══ ARTICLE

The Gunas and the Seeker’s Relation to Material Objects in the Practice of the Integral Yoga

The action of the three gunas, qualities of nature, is often overlooked in our understanding of how things take place in the world, including in our spiritual growth; yet, these qualities permeate all activity and an appreciation of them helps the witness consciousness observing the actions of the outer being to both understand and manage these actions. Our relationship to handling material things is very much based on the gunas. When tamas, darkness or indolence, is predominant, we tend to treat material objects carelessly, and they break down or lack smooth functioning. When rajas, energy and the grasping of desire, is predominant, we tend to seek to dominate or control and utilize force to gain that control. That leads to breakdowns through over-use or through excess pressure being exerted. When sattwa is in control, there is a more balanced and harmonious approach which tries to identify the right use, at the right time, in the right way, for the right purpose. Light and harmony are the characteristics of sattwa. Applied to the yogic practice, the abandonment of the material objects and activity, as well as the seeking of them, are clearly egoistic responses dominated by tamas and rajas. Ideally a sattwic approach will be adopted and right use and relationship to material things can be established by the seeker. This involves self-control over the reactions driven by rajas and tamas in whatever specific forms they take at any particular time.

════
══ PROVIDED DATA

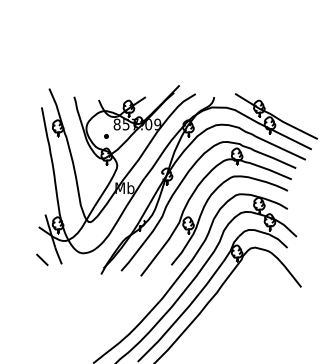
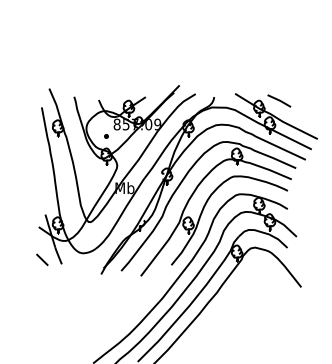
line at (279, 100): none -> present
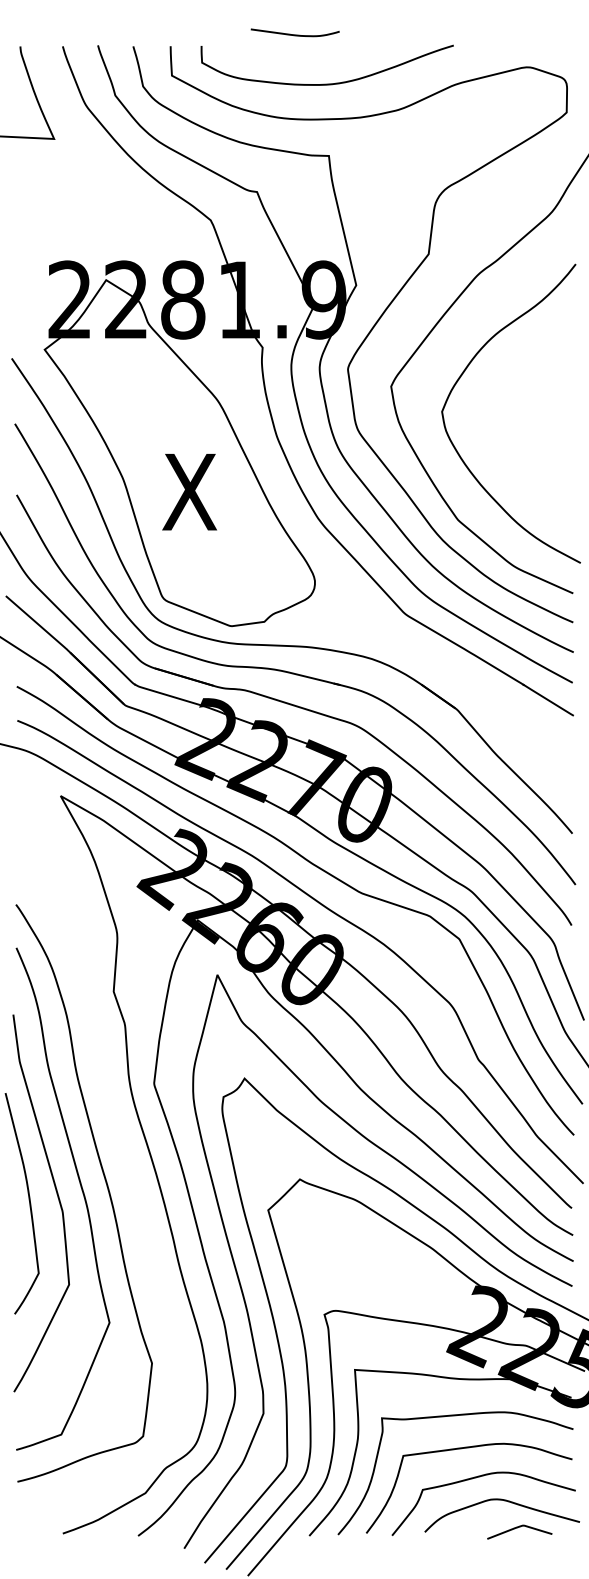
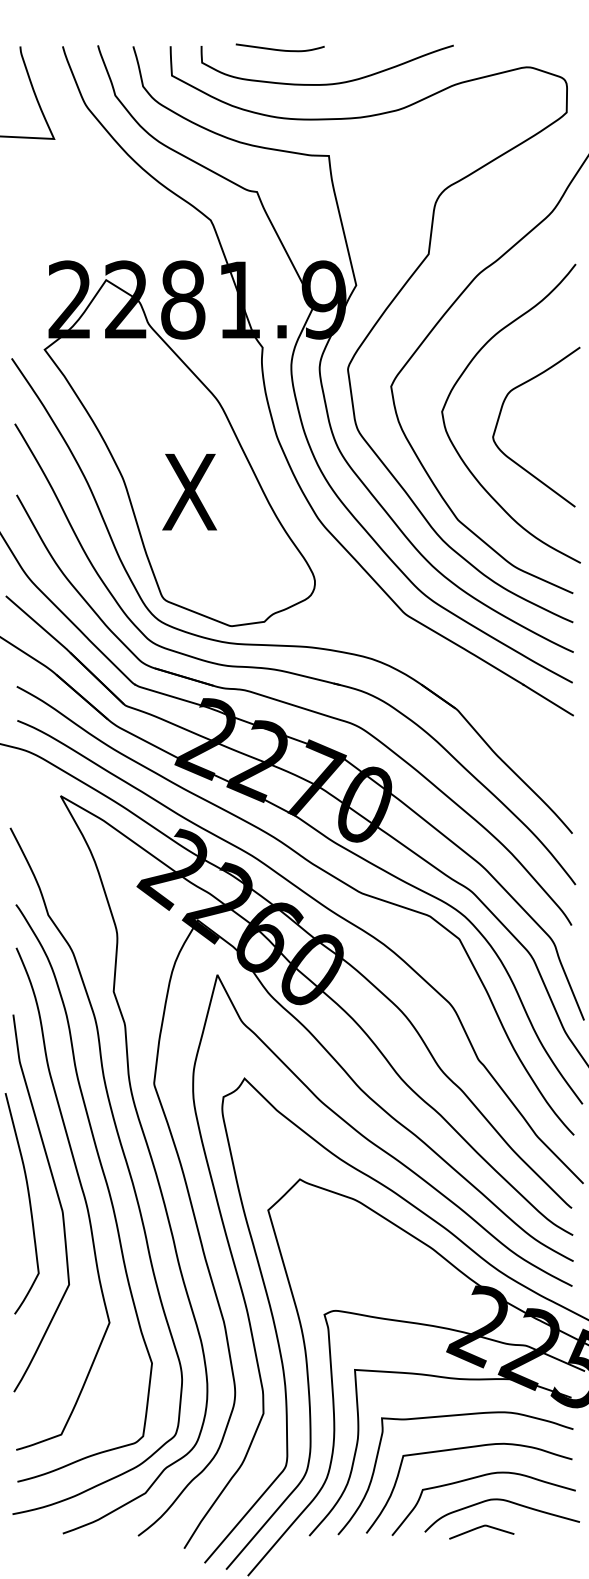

════

◆ TASK LIST
1. Answer these about the passage on the gunas:
(a) What happens to material objects when tamas is predominant?
(b) What are named as the characteristics of sattwa?
(c) What does a sattwic approach to material things involve?
2. Resume the passage on the gunas, picking up after its final sentence.
This material has no connection to the passage on the gunas.

◆ TASK-BY-TASK OUTPUTS
1.
(a) We tend to treat them carelessly, and they break down or lack smooth functioning.
(b) Light and harmony.
(c) Self-control over the reactions driven by rajas and tamas, in whatever specific forms they take at any particular time.

2.
Sri Aurobindo observes: “Wanton waste, careless spoiling of physical things in an incredibly short time, loose disorder, misuse of service and materials due either to vital grasping or to tamasic inertia are baneful to prosperity and tend to drive away or discourage the Wealth-Power. These things have long been rampant in the society and, if that continues, an increase in our means might well mean a proportionate increase in the wastage and disorder and neutralise the material advantage. This must be remedied if there is to be any sound progress. … Asceticism for its own sake is not the ideal of this yoga, but self-control in the vital and right order in the material are a very important part of it — and even an ascetic discipline is better for our purpose than a loose absence of true control. Mastery of the material does not mean having plenty and profusely throwing it out or spoiling it as fast as it comes in or faster. Mastery implies in it the right and careful utilisation of things and also a self-control in their use.”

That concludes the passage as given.